> [Instrução de trabalho A]: Segundo o trecho sobre a teleconsulta nas UPAs, onde fica a central de atendimento remoto?
> [Instrução de trabalho B]:
Diga se cada afirmação está de acordo com o trecho sobre a teleconsulta nas UPAs. Responda sim ou não e cite literalmente as palavras do trecho que decidem a resposta.
(i) A teleconsulta nas UPAs funciona desde maio de 2025.
(ii) A UPA de Sobradinho faz teleconsultas voltadas a adultos.
(iii) Cerca de 31,6% dos pacientes de baixo risco aderem à modalidade remota.
> [Instrução de trabalho C]: Transcreva do trecho sobre a teleconsulta, sem nenhuma alteração, a parte que começa em "Responsável pelo Núcleo" e termina em "períodos de espera.".

┌─ Trecho

A rotina nas unidades de pronto atendimento (UPAs) do Distrito Federal começa a mudar com o avanço da teleconsulta. Desde que o modelo passou a funcionar, em maio de 2025, mais de 18,9 mil atendimentos já foram realizados de forma remota, até 25 de março deste ano, em um movimento que tem ajudado a desafogar as emergências e acelerar o cuidado com os pacientes.
A estratégia adotada pelo Governo do Distrito Federal (GDF) reposiciona o fluxo dentro das unidades. Pacientes com quadros leves, identificados com pulseira verde, podem ser atendidos por médicos à distância, enquanto as equipes presenciais ficam concentradas em ocorrências mais graves, como casos de urgência clínica e neurológica.
O serviço já está presente em dez UPAs e segue em expansão. As unidades de Vicente Pires, Gama, Ceilândia II, Samambaia, Paranoá e Brazlândia realizam atendimentos voltados a adultos. No Recanto das Emas e em Sobradinho, o foco é o público infantojuvenil. Já Ceilândia I e São Sebastião operam com atendimento para todas as idades. A próxima etapa prevê a chegada da teleconsulta às UPAs do Núcleo Bandeirante e do Riacho Fundo.
Os indicadores reforçam a consolidação do modelo. Dados do Instituto de Gestão Estratégica de Saúde do Distrito Federal (IgesDF) mostram que cerca de 31,6% dos pacientes classificados como de baixo risco aderem à modalidade remota. Entre esses, mais de 87% têm a demanda resolvida sem necessidade de encaminhamento para consulta presencial.
Responsável pelo Núcleo de Inovação e Saúde Digital do IgesDF, Amandha Roberta explica que a iniciativa busca corrigir um comportamento comum nas unidades. Segundo ela, muitos pacientes procuram atendimento presencial mesmo em situações simples, o que acaba gerando filas e longos períodos de espera.
Ela ressalta que a falta de atendimento nesses casos pode trazer consequências. Pacientes com quadros leves que deixam a unidade sem assistência podem retornar em estado mais grave, exigindo mais recursos do sistema. Com a teleconsulta, esse público passa a ser atendido de forma mais rápida, enquanto os profissionais que estão na UPA ficam livres para atuar em situações críticas.
Na central de atendimento remoto, localizada no Setor de Indústrias de Abastecimento (SIA), os médicos acompanham todo o histórico do paciente registrado na triagem. A médica de família e comunidade Mônica Montenegro detalha que, durante o atendimento, é possível avaliar os sintomas, orientar o paciente e, quando necessário, solicitar exames laboratoriais ou indicar medicamentos.
Segundo ela, entre as queixas mais frequentes estão sintomas respiratórios leves, episódios de diarreia e dores musculares relacionadas a esforço físico.

└─
┌─ Informações registradas

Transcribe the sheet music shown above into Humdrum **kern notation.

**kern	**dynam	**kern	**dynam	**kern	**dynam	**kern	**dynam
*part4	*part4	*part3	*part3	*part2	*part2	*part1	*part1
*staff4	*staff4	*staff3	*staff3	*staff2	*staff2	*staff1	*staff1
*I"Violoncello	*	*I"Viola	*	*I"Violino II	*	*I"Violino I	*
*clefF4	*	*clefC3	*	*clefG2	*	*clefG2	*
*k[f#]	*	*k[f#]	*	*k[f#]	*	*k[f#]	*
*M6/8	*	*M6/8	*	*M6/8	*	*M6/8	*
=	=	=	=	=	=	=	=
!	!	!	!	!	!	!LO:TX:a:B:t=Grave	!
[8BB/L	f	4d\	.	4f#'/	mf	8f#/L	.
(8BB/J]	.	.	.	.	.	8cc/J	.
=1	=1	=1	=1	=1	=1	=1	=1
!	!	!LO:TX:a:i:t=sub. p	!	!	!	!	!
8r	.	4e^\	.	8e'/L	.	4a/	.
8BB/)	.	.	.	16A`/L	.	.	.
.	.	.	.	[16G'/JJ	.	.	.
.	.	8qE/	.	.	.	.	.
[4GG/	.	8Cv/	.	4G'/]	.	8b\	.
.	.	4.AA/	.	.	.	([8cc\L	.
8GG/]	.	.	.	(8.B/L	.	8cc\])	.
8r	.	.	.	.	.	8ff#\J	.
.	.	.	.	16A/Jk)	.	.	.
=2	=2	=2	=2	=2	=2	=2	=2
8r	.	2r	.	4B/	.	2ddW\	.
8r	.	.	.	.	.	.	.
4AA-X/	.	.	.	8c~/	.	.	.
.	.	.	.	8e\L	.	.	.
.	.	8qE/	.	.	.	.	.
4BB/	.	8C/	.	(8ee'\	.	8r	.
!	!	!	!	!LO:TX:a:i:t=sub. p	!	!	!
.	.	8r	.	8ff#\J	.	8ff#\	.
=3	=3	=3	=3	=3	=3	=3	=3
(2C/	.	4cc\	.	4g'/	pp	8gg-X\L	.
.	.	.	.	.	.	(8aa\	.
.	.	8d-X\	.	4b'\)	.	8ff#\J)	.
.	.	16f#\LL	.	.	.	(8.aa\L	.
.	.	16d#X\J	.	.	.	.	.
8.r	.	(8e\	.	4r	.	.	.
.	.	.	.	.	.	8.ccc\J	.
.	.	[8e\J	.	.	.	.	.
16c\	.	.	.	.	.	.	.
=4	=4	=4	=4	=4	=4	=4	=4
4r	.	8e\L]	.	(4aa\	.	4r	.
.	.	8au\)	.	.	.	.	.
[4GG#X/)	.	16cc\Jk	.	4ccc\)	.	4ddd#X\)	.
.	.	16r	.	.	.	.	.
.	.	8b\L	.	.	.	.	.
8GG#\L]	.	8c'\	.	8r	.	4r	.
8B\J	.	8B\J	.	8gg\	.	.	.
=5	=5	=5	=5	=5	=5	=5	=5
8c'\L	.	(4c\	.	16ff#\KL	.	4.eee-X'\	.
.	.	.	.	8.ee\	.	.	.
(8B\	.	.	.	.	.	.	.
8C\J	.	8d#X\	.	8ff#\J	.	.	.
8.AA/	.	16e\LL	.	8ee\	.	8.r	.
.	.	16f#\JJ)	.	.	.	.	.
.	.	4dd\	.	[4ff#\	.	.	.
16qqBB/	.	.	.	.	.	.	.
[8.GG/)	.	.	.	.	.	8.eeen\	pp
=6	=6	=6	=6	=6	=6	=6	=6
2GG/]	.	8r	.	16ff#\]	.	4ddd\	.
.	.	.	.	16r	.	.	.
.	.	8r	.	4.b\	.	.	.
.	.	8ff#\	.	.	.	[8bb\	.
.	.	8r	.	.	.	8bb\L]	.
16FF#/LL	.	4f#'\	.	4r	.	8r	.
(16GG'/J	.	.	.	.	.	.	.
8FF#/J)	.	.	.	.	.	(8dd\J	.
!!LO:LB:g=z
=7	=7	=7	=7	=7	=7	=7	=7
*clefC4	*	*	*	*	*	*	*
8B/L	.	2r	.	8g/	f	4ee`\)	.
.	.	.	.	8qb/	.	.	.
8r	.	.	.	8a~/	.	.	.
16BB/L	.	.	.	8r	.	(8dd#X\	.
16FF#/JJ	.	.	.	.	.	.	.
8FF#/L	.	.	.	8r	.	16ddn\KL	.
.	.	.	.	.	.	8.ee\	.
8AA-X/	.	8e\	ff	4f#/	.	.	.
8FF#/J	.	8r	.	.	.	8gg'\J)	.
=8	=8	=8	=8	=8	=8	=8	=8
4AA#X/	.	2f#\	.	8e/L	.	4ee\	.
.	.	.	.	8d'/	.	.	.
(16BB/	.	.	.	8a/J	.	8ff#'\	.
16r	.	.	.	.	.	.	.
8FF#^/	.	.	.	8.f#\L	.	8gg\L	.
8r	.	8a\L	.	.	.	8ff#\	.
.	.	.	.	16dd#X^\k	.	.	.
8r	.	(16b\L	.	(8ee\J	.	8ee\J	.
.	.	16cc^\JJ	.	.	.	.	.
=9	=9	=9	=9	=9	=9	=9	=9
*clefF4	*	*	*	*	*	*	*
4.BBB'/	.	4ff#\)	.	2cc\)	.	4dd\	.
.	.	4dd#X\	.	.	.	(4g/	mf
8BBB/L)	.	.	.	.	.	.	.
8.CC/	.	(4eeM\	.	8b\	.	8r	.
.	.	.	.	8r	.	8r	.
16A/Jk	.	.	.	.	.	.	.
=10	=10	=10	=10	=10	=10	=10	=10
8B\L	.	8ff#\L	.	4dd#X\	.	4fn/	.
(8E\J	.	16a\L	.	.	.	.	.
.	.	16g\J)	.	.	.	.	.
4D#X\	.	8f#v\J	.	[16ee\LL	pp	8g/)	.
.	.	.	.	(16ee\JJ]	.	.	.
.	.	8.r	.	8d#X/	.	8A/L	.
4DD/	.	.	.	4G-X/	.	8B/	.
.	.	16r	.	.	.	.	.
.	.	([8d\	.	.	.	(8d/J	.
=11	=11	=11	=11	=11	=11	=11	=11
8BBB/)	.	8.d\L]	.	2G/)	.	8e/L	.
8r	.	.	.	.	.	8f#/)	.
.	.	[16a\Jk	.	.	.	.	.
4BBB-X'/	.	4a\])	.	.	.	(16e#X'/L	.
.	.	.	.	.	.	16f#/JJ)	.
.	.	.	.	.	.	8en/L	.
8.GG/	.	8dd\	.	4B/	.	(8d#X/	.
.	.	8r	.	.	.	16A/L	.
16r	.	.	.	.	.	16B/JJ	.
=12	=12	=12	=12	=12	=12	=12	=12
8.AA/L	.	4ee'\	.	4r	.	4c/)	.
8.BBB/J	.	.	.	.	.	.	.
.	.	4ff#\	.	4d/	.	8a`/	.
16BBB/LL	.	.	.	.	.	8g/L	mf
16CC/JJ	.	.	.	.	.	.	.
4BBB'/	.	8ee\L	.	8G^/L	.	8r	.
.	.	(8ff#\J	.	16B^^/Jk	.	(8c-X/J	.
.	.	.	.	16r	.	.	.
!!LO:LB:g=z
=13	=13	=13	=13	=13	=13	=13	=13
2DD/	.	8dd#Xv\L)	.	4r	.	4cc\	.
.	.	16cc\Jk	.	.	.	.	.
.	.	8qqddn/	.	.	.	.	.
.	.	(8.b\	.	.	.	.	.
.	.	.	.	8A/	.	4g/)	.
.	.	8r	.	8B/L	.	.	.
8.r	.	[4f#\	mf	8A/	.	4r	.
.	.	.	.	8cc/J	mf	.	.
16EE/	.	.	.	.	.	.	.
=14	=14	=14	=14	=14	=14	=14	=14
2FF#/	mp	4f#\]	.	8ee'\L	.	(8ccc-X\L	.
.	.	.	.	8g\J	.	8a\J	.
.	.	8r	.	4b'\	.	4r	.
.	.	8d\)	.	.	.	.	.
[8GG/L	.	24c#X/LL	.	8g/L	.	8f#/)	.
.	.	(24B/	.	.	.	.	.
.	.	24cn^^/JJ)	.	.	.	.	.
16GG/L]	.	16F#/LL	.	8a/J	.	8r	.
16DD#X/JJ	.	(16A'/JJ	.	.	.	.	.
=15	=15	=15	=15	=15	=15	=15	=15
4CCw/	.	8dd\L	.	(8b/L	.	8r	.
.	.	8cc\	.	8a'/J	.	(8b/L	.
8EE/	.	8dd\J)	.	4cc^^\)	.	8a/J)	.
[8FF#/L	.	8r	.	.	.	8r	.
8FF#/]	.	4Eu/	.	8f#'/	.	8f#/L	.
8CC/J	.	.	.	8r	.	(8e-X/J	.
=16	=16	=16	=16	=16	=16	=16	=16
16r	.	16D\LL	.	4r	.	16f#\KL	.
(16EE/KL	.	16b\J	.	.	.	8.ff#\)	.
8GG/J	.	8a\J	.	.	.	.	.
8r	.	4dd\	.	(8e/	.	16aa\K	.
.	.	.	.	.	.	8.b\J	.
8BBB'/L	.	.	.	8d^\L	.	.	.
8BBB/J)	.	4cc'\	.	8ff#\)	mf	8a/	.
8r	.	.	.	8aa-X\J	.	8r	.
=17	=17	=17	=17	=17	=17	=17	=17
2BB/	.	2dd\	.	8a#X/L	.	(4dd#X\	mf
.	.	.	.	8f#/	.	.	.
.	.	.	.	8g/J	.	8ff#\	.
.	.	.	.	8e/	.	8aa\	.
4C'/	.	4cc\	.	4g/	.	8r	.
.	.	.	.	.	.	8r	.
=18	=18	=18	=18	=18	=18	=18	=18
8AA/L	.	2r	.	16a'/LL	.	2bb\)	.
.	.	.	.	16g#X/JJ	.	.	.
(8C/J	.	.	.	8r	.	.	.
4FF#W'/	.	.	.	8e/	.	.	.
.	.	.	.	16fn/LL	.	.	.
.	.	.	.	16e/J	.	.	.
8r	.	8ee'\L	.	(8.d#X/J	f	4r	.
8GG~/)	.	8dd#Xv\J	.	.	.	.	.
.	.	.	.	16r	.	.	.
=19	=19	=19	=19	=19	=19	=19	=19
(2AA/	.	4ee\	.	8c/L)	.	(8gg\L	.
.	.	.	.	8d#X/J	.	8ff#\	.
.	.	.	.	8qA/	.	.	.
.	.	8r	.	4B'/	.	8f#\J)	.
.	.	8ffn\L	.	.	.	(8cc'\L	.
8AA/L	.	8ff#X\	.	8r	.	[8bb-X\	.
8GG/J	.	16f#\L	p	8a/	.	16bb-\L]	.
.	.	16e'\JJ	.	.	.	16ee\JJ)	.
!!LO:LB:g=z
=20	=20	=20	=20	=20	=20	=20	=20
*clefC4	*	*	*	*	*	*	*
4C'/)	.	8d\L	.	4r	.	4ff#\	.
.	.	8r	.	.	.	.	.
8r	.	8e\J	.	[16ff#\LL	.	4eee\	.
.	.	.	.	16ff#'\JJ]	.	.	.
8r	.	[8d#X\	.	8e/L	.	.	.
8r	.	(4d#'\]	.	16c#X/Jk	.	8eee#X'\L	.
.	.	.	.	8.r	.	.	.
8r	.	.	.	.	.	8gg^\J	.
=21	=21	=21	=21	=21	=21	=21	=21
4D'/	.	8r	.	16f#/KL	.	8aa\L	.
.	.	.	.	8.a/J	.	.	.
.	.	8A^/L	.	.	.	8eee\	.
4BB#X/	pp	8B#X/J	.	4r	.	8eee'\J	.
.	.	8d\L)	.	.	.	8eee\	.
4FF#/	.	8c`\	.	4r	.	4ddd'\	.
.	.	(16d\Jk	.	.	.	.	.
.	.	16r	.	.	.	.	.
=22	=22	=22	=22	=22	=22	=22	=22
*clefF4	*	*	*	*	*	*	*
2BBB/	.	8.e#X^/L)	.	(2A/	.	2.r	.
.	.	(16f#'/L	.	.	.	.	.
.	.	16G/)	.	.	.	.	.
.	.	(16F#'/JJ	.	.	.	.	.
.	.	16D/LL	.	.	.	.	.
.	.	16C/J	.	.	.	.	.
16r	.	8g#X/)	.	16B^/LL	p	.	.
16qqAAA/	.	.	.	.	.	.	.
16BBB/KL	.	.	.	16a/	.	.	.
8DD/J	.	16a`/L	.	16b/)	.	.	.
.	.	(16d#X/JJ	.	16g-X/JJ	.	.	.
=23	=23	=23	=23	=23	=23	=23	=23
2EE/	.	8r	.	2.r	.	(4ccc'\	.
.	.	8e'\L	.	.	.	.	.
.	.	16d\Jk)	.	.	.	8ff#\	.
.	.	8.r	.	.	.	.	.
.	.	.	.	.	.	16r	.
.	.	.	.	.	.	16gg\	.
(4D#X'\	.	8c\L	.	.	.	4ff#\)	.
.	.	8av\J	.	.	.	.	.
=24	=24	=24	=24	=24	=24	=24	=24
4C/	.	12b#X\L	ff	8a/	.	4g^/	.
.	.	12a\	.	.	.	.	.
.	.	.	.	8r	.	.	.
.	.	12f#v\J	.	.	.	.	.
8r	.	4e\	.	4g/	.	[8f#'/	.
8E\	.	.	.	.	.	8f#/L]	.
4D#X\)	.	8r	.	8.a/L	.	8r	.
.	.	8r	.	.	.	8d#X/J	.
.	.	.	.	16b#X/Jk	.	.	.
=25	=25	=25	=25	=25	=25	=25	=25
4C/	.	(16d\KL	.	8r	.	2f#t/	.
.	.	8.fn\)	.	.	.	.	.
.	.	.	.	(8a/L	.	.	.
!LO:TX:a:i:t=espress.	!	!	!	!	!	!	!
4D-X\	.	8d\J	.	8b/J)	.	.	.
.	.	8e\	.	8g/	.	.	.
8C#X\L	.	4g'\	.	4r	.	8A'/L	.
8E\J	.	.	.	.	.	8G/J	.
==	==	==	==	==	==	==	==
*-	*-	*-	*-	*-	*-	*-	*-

└─

> [Resultado da tarefa A]: No Setor de Indústrias de Abastecimento (SIA).

> [Resultado da tarefa B]:
(i) Sim: "Desde que o modelo passou a funcionar, em maio de 2025".
(ii) Não: "No Recanto das Emas e em Sobradinho, o foco é o público infantojuvenil."
(iii) Sim: "cerca de 31,6% dos pacientes classificados como de baixo risco aderem à modalidade remota".

> [Resultado da tarefa C]:
Responsável pelo Núcleo de Inovação e Saúde Digital do IgesDF, Amandha Roberta explica que a iniciativa busca corrigir um comportamento comum nas unidades. Segundo ela, muitos pacientes procuram atendimento presencial mesmo em situações simples, o que acaba gerando filas e longos períodos de espera.